Вопросы и задания:
(A) Ответьте на вопросы по отрывку «Рыцари печальнаго образа»:
(i) Какую правду они искали и какой хотели её сделать?
(ii) С кем, по словам отрывка, они боролись?
(iii) Что они видели в деревне?
(B) Перепишите отрывок «Рыцари печальнаго образа» от слов «Александръ Салтыковъ. Рыцари» до слов «имъ казалось зломъ.» включительно, переименовав «великанами» в «исполинами».

Фрагмент текста:
Александръ Салтыковъ. Рыцари печальнаго образа

1

Они говорили высокія слова и искренне желали добра. Они искали правды Божіей и хотѣли сдѣлать правду Божію правдой человѣческой.

Искреннѣйшіе и правдивѣйшіе изъ нихъ искренне любили народъ. «Безъ страха и упрека», какъ и подобаетъ рыцарямь, жертвовали они и своею и чужою жизнью, — боролись съ великанами зла — съ тѣмъ, что имъ казалось зломъ.

Они хотѣли блага своему народу. Многіе изъ нихъ были добрыми людьми и жалѣли народъ. Они видѣли тощія нивы, покосившіяся избы, дырявыя соломенныя крыши, нищенское хозяйство и темноту деревни и хотѣли ей помочь… Они видѣли страданія измученнаго подъяремнаго крестьянина и хотѣли разбить вѣковыя его цѣпи: дать Волю нищенскому и темному и тѣмъ болѣе любимому народу, — развѣ это не великая и не достойнѣйшая цѣль для рыцарей безъ страха и упрека?

Ключевые точки тела или рук
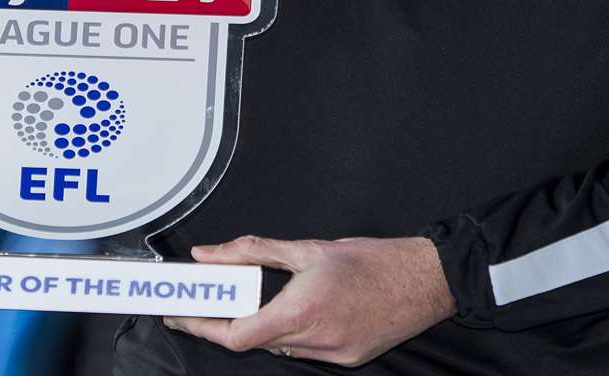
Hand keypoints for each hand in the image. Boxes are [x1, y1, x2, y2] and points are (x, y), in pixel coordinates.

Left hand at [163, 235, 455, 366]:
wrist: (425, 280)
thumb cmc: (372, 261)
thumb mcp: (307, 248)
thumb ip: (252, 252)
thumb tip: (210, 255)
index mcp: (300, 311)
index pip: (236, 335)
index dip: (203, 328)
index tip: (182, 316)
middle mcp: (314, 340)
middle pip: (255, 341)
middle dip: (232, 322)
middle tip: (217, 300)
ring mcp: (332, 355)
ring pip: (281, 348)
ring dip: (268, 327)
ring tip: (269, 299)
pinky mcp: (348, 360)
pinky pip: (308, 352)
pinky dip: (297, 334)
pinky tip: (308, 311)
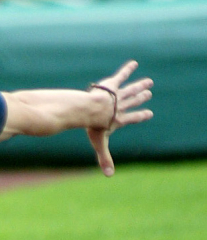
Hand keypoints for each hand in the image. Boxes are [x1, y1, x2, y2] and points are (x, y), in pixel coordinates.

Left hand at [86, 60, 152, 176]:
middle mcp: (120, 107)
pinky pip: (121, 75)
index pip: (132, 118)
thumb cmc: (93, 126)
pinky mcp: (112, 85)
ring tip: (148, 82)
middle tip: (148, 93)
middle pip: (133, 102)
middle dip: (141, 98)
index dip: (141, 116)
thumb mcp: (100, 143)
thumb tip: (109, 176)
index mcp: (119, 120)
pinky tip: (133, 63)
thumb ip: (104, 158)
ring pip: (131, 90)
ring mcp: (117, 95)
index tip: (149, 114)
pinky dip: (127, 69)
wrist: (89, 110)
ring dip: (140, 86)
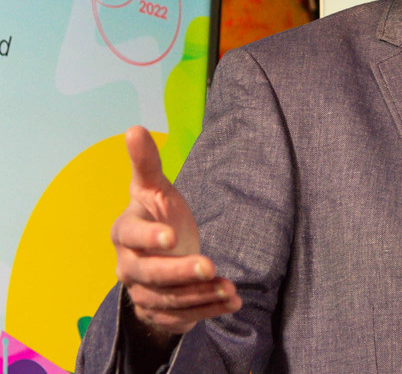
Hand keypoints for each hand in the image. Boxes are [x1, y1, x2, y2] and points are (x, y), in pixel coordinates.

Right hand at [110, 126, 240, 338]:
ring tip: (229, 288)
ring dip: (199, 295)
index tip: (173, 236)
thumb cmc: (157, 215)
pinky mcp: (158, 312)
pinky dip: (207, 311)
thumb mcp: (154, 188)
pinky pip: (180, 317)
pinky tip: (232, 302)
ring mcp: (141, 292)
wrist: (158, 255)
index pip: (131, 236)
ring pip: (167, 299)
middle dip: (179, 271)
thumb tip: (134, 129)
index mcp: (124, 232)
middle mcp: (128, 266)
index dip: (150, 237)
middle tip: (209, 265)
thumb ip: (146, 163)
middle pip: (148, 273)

==

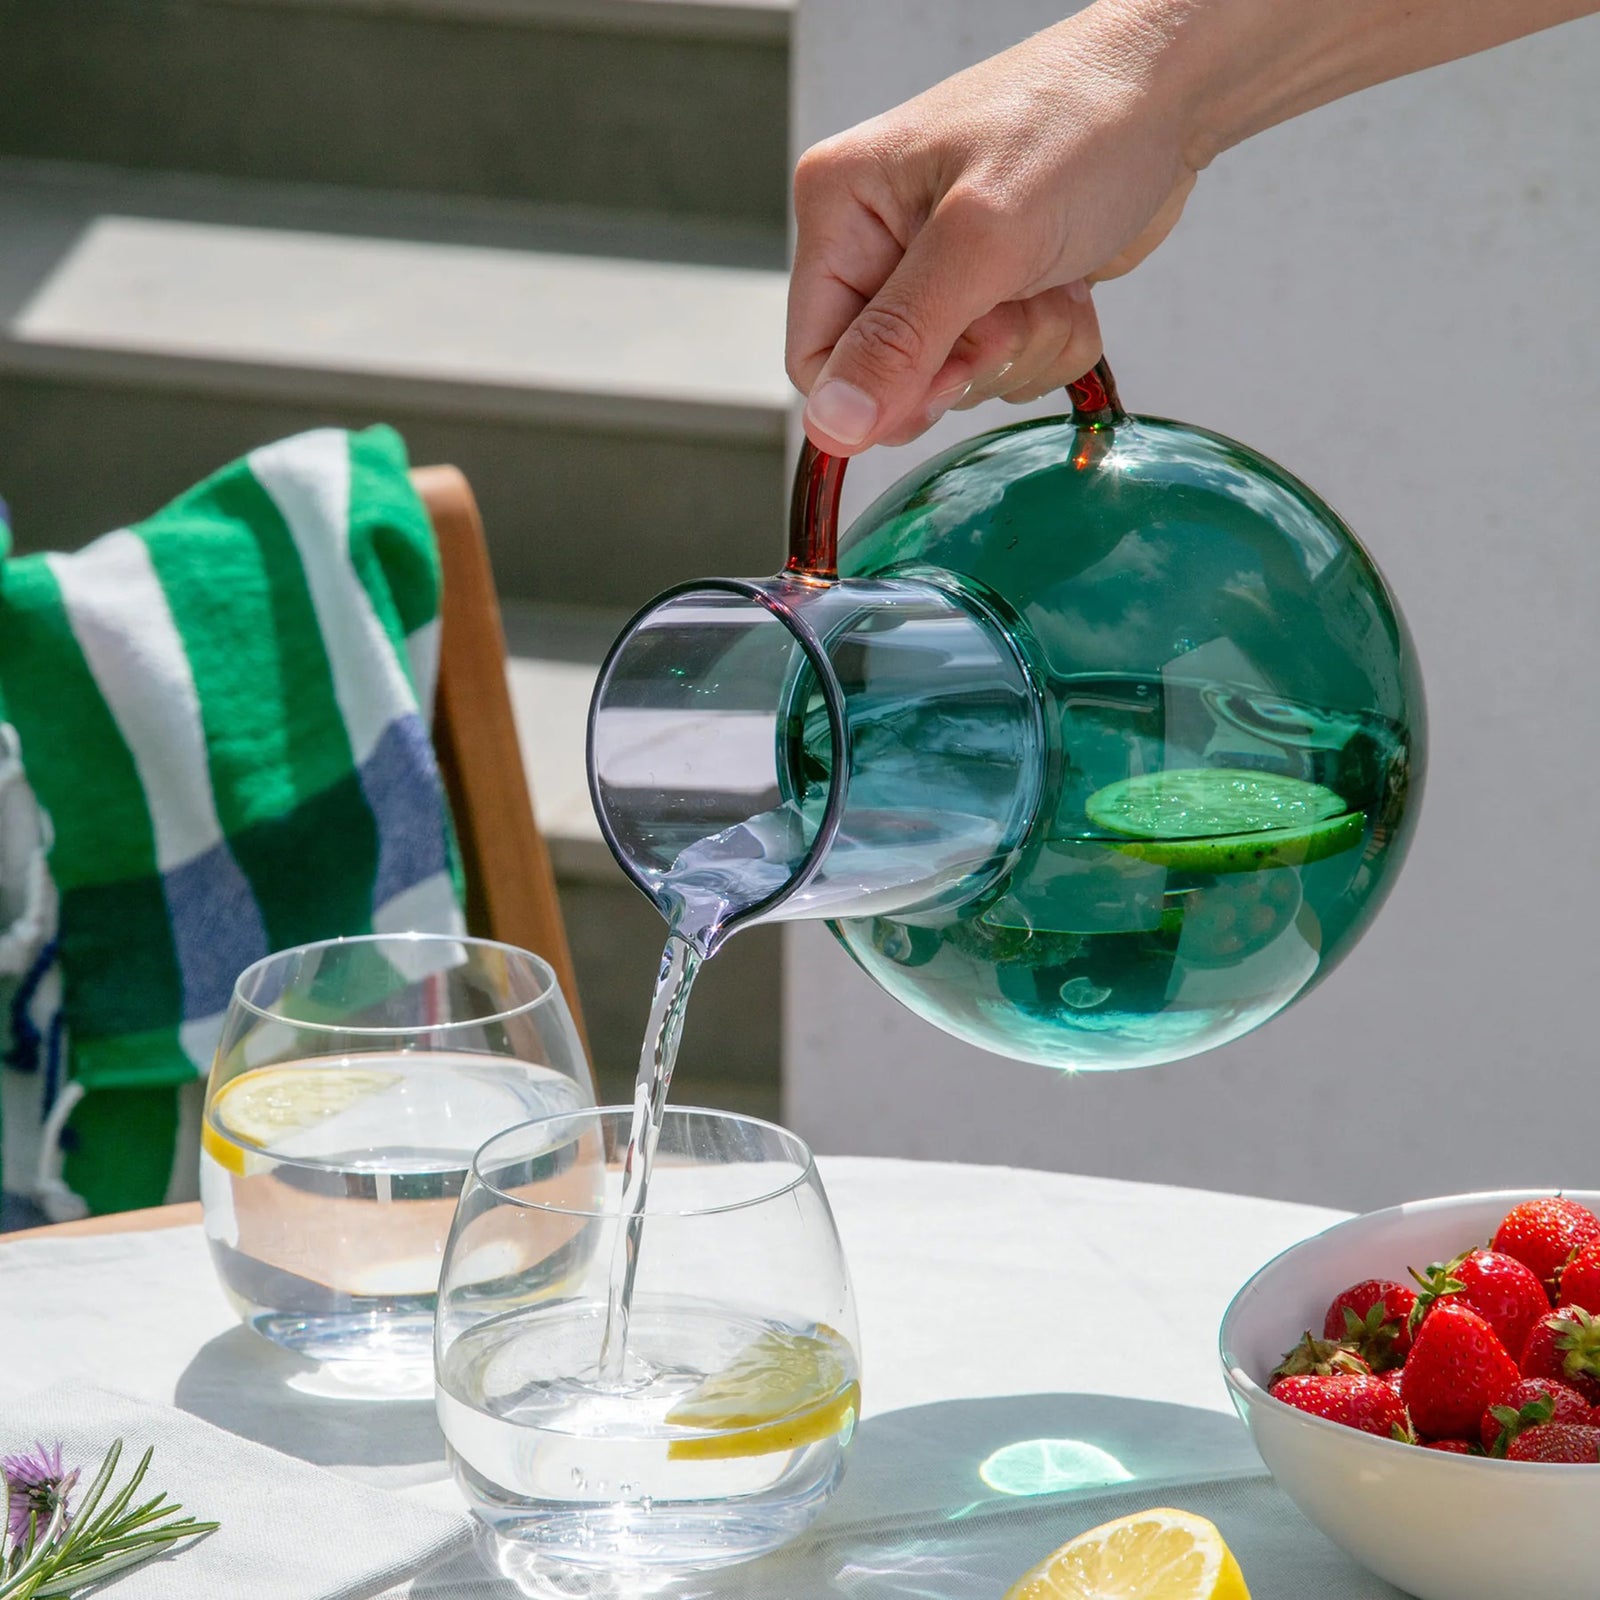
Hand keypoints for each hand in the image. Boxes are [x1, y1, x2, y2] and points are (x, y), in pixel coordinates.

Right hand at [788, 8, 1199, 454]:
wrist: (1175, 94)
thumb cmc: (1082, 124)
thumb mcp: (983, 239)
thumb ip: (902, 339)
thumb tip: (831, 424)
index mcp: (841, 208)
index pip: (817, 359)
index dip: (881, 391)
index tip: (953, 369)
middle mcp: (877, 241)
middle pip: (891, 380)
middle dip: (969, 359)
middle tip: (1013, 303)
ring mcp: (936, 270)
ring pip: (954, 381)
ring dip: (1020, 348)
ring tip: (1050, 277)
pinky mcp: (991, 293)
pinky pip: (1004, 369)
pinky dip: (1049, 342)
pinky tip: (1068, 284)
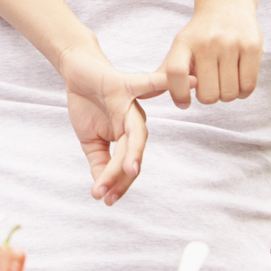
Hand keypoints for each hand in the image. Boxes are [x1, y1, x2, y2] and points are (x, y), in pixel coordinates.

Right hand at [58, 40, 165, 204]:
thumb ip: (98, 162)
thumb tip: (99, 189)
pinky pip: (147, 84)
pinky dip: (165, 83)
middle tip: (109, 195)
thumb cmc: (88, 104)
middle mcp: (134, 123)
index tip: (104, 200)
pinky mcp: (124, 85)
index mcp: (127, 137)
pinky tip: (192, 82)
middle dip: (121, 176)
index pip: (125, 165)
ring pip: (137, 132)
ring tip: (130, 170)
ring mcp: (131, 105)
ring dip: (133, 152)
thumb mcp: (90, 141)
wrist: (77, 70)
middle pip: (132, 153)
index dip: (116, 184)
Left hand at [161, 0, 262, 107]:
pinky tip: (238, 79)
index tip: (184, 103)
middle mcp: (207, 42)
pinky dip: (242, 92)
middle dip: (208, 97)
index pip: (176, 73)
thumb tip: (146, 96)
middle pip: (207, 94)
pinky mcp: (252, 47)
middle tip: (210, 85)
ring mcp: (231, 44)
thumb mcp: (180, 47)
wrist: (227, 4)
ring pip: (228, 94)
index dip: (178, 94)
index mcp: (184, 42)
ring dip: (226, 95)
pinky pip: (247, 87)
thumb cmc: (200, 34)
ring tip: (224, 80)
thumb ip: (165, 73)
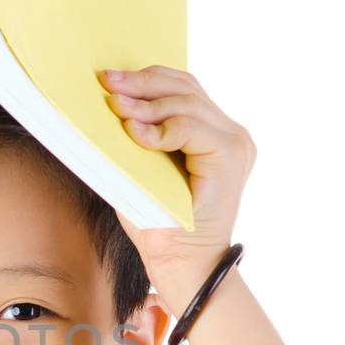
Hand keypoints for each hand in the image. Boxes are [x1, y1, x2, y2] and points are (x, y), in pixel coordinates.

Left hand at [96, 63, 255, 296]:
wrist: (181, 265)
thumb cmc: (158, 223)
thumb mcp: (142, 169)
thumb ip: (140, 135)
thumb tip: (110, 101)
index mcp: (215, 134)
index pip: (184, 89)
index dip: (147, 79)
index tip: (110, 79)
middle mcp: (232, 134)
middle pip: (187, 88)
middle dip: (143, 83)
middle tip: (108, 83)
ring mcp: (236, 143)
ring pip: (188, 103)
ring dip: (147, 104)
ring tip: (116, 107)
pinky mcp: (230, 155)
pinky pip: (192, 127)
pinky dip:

Ответы:
(A)
(i) Они искали «правды Божіей» и хотели сделать её «правдой человѣческой».
(ii) Они боролись «съ великанами зла — съ тѣмъ, что имъ казалось зломъ».
(iii) Они видели «тощія нивы, покосившіяся избы, дырявыя соломенныя крыши, нищенское хозяйство и темноту деревни».

(B)
Александръ Салтыковъ. Рыцари печальнаго образа

1

Они говорили высокія слова и искренне желали добра. Они искали правды Божіей и хотѣли сдѣлать правду Божію правдой человѣческой.

Искреннѣйшіе и правдивѣйшіе изъ нихъ искренне любили народъ. «Безъ страха и упрека», какъ и подобаетъ рыцарямь, жертвовали они и своею и чужою жизнью, — боролись съ исполинами зла — съ тѣмъ, что имъ казалось зломъ.